[Page-level text extractions]
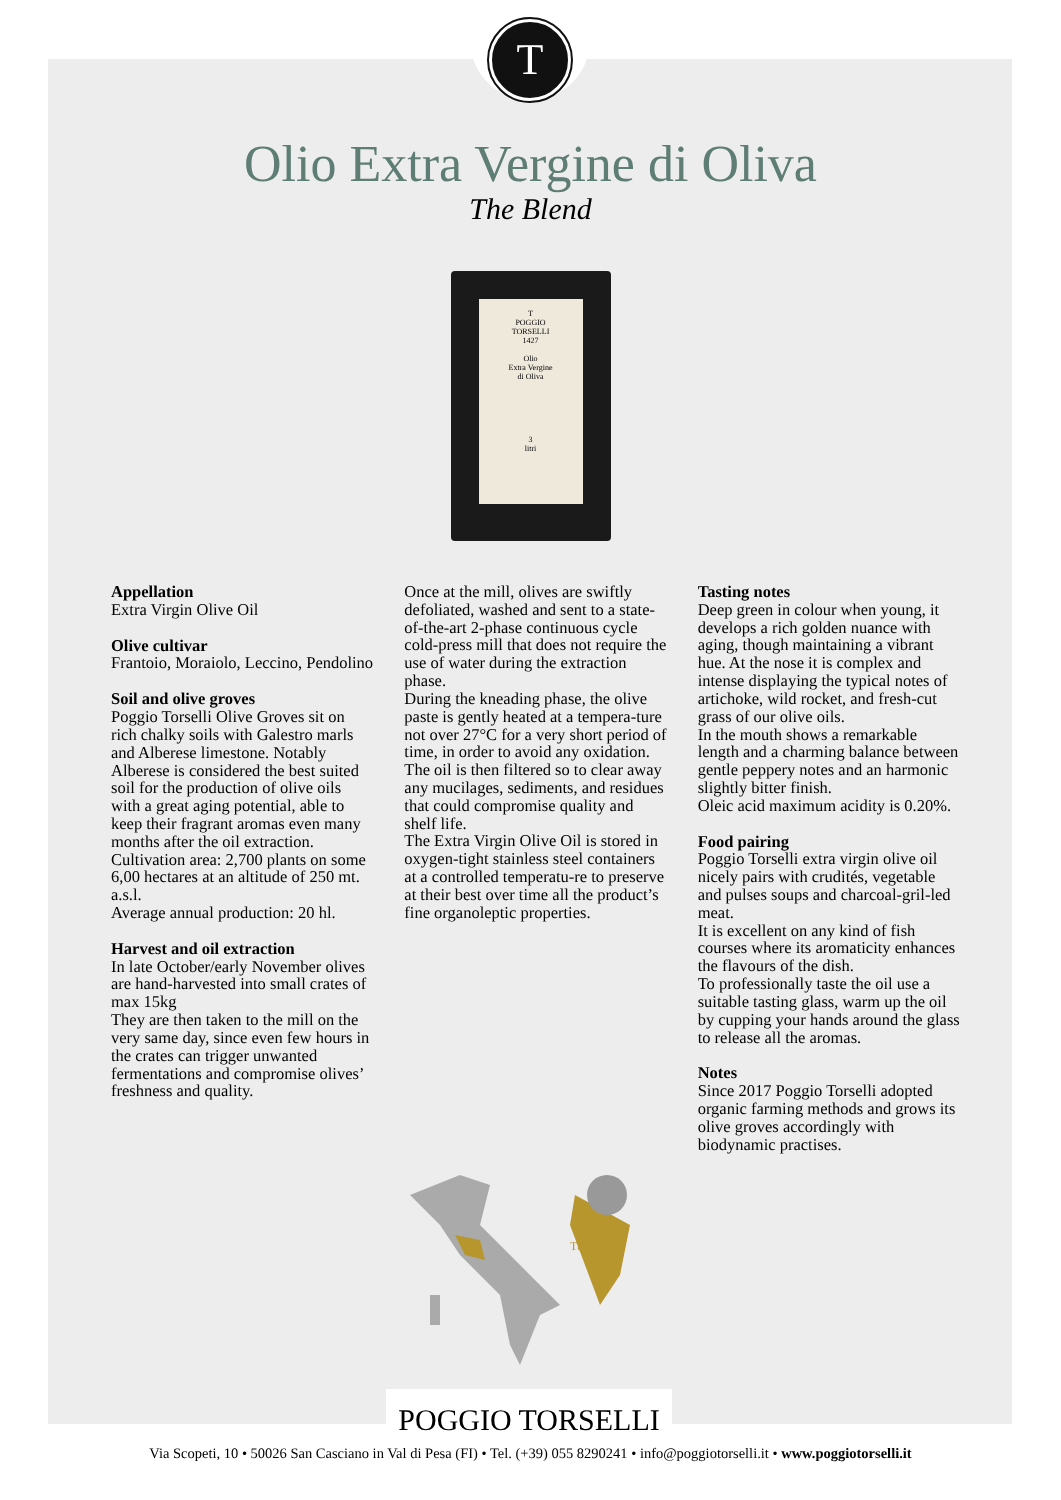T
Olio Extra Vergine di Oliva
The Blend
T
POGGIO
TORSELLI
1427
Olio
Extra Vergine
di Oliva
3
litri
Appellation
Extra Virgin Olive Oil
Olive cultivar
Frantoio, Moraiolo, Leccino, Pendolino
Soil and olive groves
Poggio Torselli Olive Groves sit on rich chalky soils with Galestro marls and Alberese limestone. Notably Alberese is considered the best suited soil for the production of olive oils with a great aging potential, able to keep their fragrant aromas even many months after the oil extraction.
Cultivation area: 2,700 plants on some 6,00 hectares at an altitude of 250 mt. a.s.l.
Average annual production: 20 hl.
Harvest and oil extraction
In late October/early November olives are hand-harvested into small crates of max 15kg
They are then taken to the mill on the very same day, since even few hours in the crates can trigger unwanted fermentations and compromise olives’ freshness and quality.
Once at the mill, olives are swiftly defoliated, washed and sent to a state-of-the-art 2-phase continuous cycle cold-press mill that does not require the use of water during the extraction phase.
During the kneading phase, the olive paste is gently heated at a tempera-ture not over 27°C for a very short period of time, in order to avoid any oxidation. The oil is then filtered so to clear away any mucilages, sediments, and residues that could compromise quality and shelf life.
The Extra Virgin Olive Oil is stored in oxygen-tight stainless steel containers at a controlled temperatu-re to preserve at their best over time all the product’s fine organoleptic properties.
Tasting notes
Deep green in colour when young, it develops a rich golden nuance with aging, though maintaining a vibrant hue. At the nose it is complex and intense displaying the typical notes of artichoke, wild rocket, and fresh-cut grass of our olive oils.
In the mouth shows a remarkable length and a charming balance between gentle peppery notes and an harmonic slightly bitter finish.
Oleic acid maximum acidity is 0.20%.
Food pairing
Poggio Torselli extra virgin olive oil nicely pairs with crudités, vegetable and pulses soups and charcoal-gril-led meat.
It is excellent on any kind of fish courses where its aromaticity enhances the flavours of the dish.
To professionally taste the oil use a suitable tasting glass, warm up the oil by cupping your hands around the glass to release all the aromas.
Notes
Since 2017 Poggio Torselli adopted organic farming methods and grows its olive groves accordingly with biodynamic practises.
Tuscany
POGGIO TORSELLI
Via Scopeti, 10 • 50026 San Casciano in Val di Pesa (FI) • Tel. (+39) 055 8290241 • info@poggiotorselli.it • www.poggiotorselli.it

• [Task goal]: What do the lines above say from the one containing "Soil and olive groves" down to the one containing "They are then"? Return them exactly, both end lines included, and only them.

• [Answer area]:
Soil and olive groves
Poggio Torselli Olive Groves sit on rich chalky soils with Galestro marls and Alberese limestone. Notably Alberese is considered the best suited soil for the production of olive oils with a great aging potential, able to keep their fragrant aromas even many months after the oil extraction.
Cultivation area: 2,700 plants on some 6,00 hectares at an altitude of 250 mt. a.s.l.
Average annual production: 20 hl.
Harvest and oil extraction
In late October/early November olives are hand-harvested into small crates of max 15kg
They are then taken to the mill on the very same day, since even few hours in the crates can trigger unwanted fermentations and compromise olives’ freshness and quality.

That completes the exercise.